BEGIN

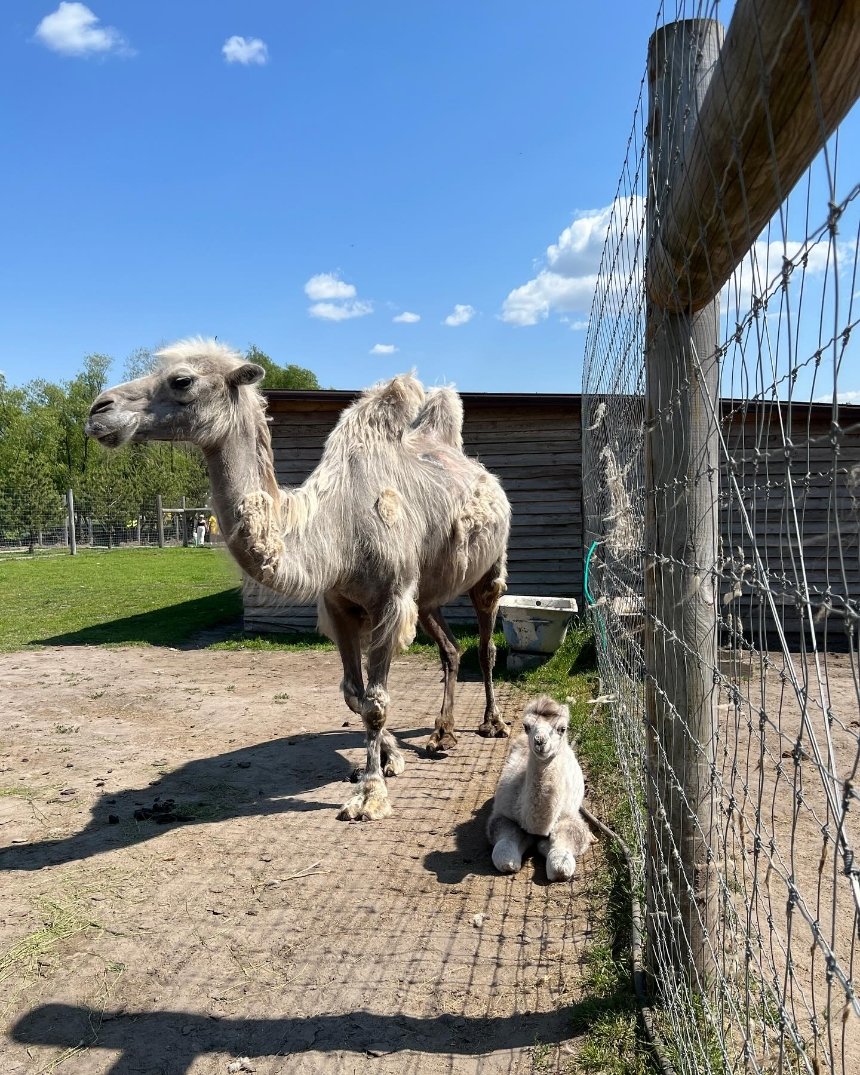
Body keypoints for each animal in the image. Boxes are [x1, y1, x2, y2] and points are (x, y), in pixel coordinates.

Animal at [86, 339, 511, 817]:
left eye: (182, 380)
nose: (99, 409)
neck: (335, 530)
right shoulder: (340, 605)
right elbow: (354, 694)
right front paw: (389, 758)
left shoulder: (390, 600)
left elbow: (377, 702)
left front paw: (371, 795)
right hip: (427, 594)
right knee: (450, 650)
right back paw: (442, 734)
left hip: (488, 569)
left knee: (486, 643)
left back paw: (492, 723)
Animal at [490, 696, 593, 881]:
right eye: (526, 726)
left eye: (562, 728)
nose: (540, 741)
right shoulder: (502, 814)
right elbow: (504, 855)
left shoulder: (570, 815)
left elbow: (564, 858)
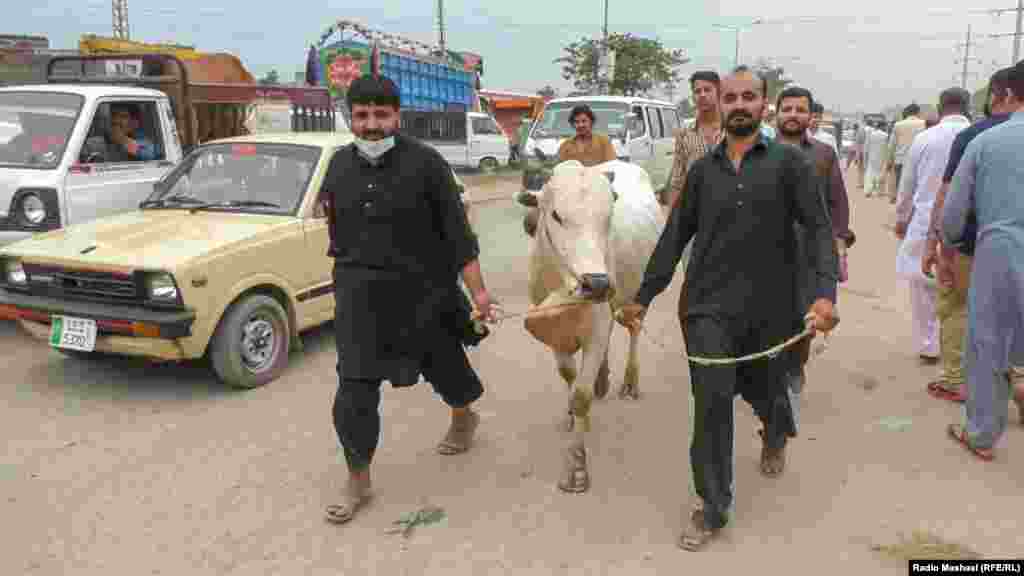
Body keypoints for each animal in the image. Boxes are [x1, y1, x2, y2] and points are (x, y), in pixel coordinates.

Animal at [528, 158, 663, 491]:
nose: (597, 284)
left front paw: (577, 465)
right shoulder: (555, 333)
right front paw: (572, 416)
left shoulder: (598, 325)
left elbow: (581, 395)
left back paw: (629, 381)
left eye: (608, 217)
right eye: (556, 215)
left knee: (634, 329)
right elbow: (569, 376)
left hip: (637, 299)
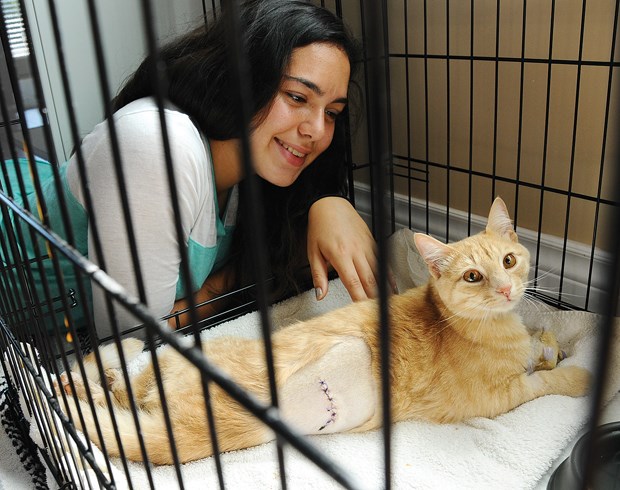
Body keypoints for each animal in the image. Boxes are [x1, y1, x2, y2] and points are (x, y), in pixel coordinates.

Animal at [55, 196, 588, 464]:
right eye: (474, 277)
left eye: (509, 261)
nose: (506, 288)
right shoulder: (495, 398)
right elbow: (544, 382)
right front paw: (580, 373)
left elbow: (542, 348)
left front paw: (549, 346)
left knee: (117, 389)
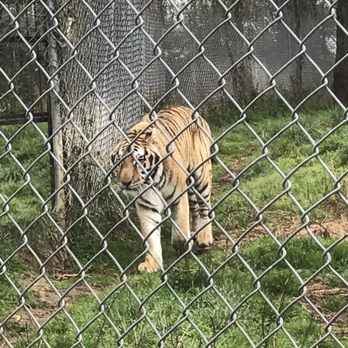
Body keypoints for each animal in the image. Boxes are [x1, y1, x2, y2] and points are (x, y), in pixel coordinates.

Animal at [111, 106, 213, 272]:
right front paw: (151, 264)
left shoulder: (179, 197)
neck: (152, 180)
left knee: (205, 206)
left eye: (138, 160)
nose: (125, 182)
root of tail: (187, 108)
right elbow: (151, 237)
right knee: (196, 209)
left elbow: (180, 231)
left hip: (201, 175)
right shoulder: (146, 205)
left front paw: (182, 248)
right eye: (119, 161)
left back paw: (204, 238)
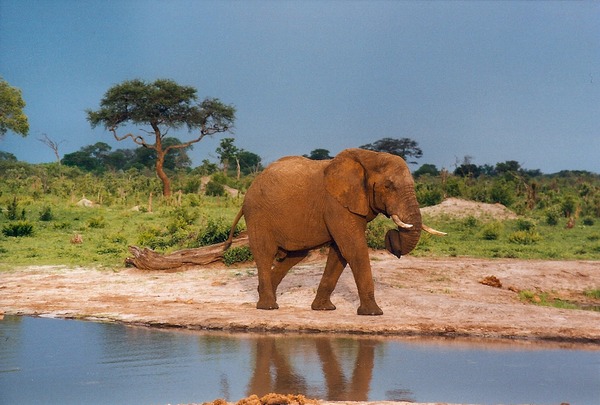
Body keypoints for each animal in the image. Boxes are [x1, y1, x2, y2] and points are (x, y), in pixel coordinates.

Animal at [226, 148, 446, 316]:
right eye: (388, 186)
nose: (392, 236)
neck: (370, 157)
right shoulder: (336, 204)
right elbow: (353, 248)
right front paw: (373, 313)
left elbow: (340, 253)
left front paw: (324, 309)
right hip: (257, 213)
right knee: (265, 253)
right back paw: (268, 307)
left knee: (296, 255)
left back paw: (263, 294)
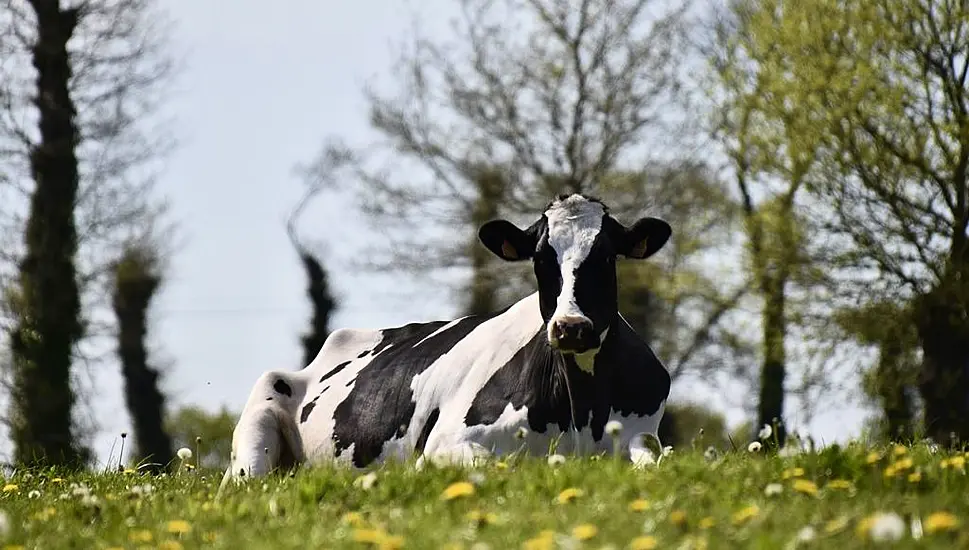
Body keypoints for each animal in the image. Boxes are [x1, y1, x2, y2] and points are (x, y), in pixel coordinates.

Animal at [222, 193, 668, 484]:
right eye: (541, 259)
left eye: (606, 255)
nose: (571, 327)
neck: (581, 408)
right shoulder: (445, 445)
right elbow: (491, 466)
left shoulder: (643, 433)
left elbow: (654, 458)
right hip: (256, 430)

END

#### DIRECTIONS FOR THIS TASK
Go through the listing above and pull out each line containing the word "back".

#### ANSWER BELOW
right back paw: (442, 734)
left back paw: (492, 723)
left back paw: (629, 381)
left back paw: (204, 238)
right back paw: (268, 307)
left back paw: (263, 294)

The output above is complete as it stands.